:: Records ::
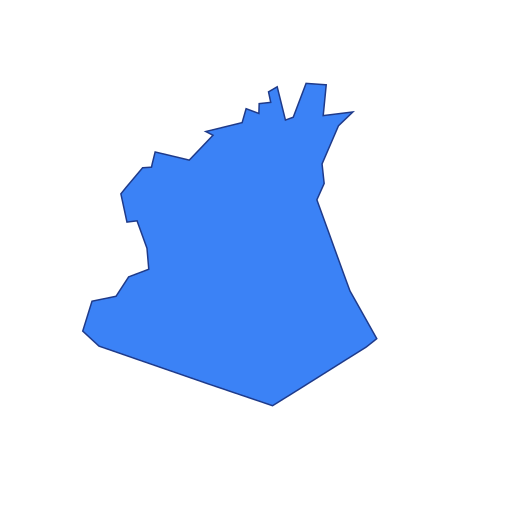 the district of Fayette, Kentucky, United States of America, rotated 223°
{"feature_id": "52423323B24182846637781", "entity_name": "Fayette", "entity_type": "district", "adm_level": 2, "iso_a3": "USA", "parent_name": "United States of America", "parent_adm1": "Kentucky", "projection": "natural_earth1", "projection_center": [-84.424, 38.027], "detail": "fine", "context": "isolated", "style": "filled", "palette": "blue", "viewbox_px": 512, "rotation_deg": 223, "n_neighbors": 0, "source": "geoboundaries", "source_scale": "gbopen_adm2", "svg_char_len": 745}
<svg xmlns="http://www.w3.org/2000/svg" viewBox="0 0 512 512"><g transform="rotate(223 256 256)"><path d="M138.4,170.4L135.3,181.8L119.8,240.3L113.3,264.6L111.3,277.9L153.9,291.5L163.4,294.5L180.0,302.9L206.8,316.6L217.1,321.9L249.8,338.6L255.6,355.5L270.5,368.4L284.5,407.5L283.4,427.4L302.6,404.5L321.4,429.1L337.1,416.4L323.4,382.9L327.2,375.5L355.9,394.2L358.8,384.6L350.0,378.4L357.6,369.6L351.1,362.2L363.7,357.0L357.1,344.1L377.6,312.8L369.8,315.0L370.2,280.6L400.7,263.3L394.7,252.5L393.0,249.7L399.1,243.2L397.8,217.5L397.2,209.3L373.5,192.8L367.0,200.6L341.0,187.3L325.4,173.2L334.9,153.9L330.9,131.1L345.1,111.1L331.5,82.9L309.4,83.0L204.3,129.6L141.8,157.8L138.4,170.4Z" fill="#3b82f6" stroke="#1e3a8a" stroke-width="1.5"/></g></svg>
...
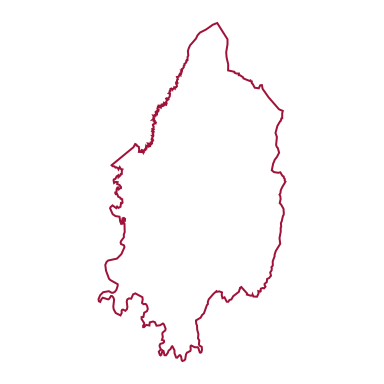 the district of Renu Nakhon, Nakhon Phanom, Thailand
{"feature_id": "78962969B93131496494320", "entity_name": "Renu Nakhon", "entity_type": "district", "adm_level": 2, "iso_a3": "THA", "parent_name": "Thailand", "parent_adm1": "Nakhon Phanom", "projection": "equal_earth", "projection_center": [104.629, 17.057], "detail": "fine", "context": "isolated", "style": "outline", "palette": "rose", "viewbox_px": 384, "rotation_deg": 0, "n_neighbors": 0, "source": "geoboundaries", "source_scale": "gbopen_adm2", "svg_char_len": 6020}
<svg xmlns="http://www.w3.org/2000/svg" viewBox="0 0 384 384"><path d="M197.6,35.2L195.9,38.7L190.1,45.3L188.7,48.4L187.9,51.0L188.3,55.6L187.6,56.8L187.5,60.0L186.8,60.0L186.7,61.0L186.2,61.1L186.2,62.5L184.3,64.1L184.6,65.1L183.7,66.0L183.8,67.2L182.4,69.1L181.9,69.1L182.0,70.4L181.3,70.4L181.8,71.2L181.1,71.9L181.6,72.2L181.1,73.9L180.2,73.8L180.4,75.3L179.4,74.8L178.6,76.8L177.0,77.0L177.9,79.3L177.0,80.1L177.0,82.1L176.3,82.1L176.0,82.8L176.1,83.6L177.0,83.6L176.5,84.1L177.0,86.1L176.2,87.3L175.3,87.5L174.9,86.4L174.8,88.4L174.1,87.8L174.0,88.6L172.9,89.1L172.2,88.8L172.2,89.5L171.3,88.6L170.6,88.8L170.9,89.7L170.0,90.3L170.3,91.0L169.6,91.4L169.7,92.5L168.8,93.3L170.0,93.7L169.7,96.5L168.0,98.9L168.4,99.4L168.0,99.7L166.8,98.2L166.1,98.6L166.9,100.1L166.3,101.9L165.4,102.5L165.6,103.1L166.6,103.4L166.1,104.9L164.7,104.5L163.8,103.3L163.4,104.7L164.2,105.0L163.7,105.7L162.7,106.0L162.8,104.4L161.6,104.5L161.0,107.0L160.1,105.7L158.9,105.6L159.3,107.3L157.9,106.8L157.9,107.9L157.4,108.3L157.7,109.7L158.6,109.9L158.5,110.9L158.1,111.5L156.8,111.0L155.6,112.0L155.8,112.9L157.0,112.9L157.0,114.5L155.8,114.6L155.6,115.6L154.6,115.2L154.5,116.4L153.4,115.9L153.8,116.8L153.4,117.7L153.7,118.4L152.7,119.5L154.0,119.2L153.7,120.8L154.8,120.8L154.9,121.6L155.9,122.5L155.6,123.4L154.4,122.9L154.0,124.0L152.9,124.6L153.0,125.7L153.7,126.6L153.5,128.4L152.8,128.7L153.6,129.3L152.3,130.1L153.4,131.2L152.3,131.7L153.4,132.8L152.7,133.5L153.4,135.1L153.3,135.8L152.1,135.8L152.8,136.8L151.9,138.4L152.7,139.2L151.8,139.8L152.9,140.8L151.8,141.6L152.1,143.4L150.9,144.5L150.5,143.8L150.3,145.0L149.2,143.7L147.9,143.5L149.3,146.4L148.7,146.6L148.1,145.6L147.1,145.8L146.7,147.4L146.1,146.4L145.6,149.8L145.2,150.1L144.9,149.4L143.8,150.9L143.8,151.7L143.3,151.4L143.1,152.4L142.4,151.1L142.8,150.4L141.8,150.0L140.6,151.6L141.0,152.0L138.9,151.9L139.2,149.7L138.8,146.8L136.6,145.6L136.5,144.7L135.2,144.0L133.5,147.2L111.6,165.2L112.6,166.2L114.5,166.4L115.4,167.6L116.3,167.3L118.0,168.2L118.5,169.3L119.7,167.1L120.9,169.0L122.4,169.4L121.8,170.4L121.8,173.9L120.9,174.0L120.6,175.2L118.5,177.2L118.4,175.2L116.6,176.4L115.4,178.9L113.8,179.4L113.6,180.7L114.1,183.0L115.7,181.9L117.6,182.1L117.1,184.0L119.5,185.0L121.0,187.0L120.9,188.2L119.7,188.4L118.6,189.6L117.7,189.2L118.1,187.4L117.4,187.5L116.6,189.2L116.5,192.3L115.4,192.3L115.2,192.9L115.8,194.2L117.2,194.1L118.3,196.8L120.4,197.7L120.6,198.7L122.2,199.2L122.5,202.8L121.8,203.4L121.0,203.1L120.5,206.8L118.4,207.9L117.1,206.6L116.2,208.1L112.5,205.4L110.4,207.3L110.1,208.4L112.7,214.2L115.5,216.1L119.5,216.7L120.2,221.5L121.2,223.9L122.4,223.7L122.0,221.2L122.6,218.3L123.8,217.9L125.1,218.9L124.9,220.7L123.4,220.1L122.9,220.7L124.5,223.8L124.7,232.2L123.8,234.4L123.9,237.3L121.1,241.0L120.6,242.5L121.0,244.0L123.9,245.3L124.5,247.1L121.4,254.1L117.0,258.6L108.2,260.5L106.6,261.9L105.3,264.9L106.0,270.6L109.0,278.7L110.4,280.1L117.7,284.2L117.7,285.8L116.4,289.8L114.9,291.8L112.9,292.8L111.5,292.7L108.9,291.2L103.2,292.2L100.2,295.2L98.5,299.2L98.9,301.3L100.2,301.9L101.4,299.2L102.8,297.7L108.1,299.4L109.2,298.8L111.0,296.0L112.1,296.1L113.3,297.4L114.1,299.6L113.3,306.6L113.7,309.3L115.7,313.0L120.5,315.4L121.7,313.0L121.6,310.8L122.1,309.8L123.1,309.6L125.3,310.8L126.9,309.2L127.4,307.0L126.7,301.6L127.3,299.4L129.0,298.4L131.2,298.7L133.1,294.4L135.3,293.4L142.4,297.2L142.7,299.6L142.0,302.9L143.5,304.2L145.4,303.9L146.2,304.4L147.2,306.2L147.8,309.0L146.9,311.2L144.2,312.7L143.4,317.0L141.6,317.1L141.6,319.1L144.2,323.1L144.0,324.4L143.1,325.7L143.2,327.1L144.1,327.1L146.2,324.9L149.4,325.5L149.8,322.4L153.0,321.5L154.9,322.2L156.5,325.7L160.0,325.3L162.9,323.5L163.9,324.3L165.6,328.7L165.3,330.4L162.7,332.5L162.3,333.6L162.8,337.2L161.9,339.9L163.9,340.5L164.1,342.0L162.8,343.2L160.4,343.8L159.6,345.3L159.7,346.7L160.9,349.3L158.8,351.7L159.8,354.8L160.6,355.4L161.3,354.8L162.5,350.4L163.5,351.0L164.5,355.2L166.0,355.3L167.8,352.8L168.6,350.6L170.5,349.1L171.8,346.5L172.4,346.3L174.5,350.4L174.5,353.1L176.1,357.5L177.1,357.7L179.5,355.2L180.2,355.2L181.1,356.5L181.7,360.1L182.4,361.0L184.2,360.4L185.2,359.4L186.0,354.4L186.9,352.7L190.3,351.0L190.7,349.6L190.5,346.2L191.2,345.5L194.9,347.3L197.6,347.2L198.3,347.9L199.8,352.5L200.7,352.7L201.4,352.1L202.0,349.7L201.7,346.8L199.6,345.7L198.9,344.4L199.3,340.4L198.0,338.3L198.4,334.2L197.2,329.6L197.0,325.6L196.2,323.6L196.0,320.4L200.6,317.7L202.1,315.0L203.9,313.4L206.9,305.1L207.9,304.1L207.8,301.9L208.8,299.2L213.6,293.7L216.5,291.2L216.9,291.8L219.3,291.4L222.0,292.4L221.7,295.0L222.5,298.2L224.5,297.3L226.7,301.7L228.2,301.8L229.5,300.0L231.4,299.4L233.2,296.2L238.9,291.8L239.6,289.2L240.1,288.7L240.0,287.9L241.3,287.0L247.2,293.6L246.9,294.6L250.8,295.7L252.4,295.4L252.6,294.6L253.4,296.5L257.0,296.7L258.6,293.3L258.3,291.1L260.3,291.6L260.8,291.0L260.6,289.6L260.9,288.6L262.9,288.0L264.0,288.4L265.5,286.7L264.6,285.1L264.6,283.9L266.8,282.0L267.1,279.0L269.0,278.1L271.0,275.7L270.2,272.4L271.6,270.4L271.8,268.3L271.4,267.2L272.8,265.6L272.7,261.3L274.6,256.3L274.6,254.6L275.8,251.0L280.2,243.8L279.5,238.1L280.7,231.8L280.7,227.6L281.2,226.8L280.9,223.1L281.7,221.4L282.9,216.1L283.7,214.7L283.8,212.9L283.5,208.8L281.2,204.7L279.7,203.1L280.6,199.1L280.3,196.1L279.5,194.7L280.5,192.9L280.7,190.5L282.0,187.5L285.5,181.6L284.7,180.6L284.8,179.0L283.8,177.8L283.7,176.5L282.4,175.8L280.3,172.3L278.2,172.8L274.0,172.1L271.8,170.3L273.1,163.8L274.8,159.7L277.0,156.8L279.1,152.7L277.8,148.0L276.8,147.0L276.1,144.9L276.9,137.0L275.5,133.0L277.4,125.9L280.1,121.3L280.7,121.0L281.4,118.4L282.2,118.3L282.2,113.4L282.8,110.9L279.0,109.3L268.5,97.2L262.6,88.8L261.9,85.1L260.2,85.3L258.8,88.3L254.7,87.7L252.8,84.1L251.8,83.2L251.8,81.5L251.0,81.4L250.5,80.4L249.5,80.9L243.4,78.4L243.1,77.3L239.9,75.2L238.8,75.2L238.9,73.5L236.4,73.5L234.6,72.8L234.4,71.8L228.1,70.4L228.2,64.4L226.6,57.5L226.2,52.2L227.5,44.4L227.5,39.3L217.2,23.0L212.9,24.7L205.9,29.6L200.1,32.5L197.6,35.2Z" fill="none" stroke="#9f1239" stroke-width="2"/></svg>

:: Objective ::
Identify every line in the listing above that contains the string "outline", and copy each such line in full.

:: The completed task ::
{"feature_id": "78962969B93131496494320", "entity_name": "Renu Nakhon", "entity_type": "district", "adm_level": 2, "iso_a3": "THA", "parent_name": "Thailand", "parent_adm1": "Nakhon Phanom", "projection": "equal_earth", "projection_center": [104.629, 17.057], "detail": "fine", "context": "isolated", "style": "outline", "palette": "rose", "viewbox_px": 384, "rotation_deg": 0, "n_neighbors": 0, "source": "geoboundaries", "source_scale": "gbopen_adm2", "svg_char_len": 6020}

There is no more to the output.